Watson's revenge

My dear readers, I have a terrible admission to make.  But
it's time to come clean with you.  The fact is, of our hundreds of thousands
of users, a small number encounter crashing bugs in Visual Studio.  They
are working happily along, and *boom* some terrible crash will occur.  Then,
a much-dreaded dialog will come up, saying:

“Microsoft Development Environment has encountered
a problem and needs to close. We
are sorry for the inconvenience.”

And then a little farther down it says…

“Please tell Microsoft about this problem.

We have created an error report that you can
send to help us improve Microsoft Development Environment.

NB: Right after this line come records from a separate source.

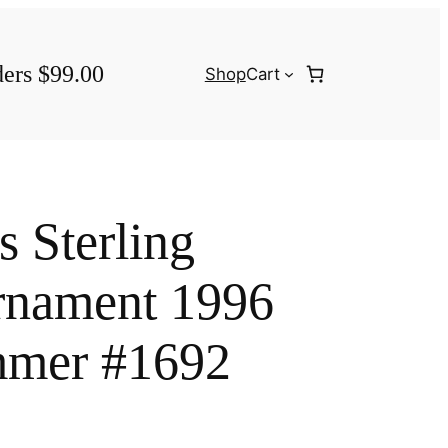
ders $99.00
Shop
Cart
s Sterling
rnament 1996
mer #1692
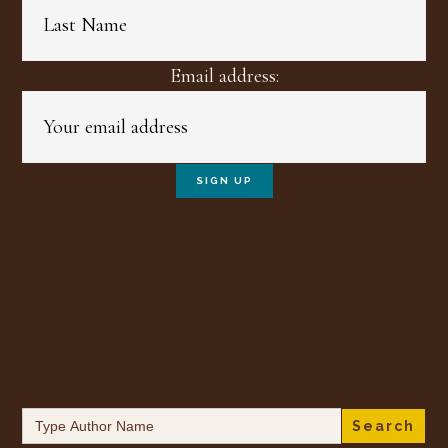
Email address:
Search
for:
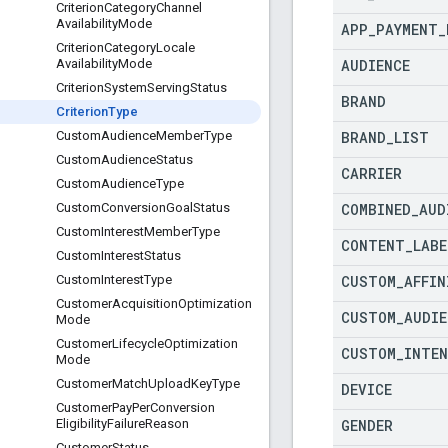
Criterion
Category
Channel
Availability
Mode
APP
_
PAYMENT
_
Criterion
Category
Locale
AUDIENCE
Availability
Mode
Criterion
System
Serving
Status
BRAND
Criterion
Type
BRAND
_
LIST
Custom
Audience
Member
Type
Custom
Audience
Status
CARRIER
Custom
Audience
Type
COMBINED
_
AUD
Custom
Conversion
Goal
Status
Custom
Interest
Member
Type
CONTENT
_
LABE
Custom
Interest
Status
CUSTOM
_
AFFIN
Custom
Interest
Type
Customer
Acquisition
Optimization
CUSTOM
_
AUDIE
Mode
Customer
Lifecycle
Optimization
CUSTOM
_
INTE
Mode
Customer
Match
Upload
Key
Type
DEVICE
Customer
Pay
Per
Conversion
GENDER
Eligibility
Failure
Reason
Customer
Status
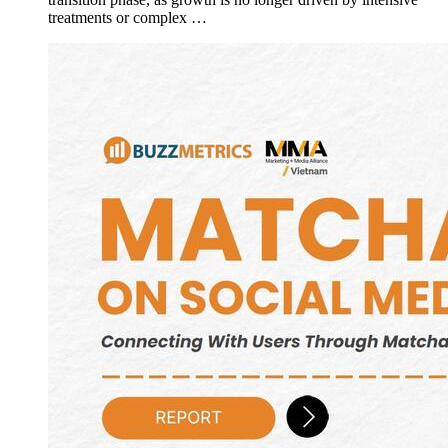
treatments or complex …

We
will treat this report as confidential and anonymous.

To see what data this error report contains, click
here
.”

Then you see three buttons: Debug, Send Error Report, and Don’t Send.

[It occurs to me that the lack of the word “The” in front of “Microsoft Development
Environment” above makes it look like English is our second language.  I’ll
have to bug somebody about that…]

Obviously, in a perfect world users would never see this dialog.  It
means that our users had VS crash, possibly losing data.  During
product development we treat any bug that could make VS crash or otherwise lose data
as extremely serious, and few such bugs make it into the shipping product.  But
it does, alas, happen.

So, what does this dialog do, and what does it all mean?  We
call this the “Watson” dialog (not to be confused with the Dr.
Watson
tool, which is related but different).  The
dialog exists so that when a user hits a crash, if they choose to hit the “Send Error
Report” button then a condensed stack dump, which we call a minidump,
gets sent to a server at Microsoft.  If
you’re curious or paranoid, click where it says “click here” and you can see exactly
what’s going to be sent to our server.

Once that happens, you can hopefully go on with your work.  On
our side, however, the work is just beginning.  We
have people who go through the reported crash dumps and then open bugs in the main
product bug databases so that our developers can look at the minidumps and try to
figure out why the product crashed.  This
is an extremely unpleasant job, because the information in the minidump is so scant,
and sometimes we can’t piece together the cause of the crash.  Often,
however, we can figure out what went from the callstack and make a fix.  If
a lot of people are hitting a crash in an already-shipped product then we consider
rolling the fix into a service pack.  If
the report is against a version under development (e.g. an alpha or beta release),
or if a very tiny number of people are hitting a crash in an already-shipped versoin,
we generally roll the fix into the version under development.

There is, of course, a certain amount of “cosmic justice” in making VS developers
suffer through the investigation of these Watson reports, since the pain of having
the product crash from under you is much worse.  And
it’s a great motivation to code carefully so as to avoid code paths that could lead
to crashes.  (Which we do already through
many mechanisms, but I figure every extra drop of motivation is a good thing.)

If you are ever unfortunate enough to see this dialog, please accept my apologies
in advance.  But if it does every happen,
I hope you now understand what it means and I hope you will hit the “Send Error Report”
button so that we at Microsoft can get your crash report and investigate it.

That’s all for now! -Chris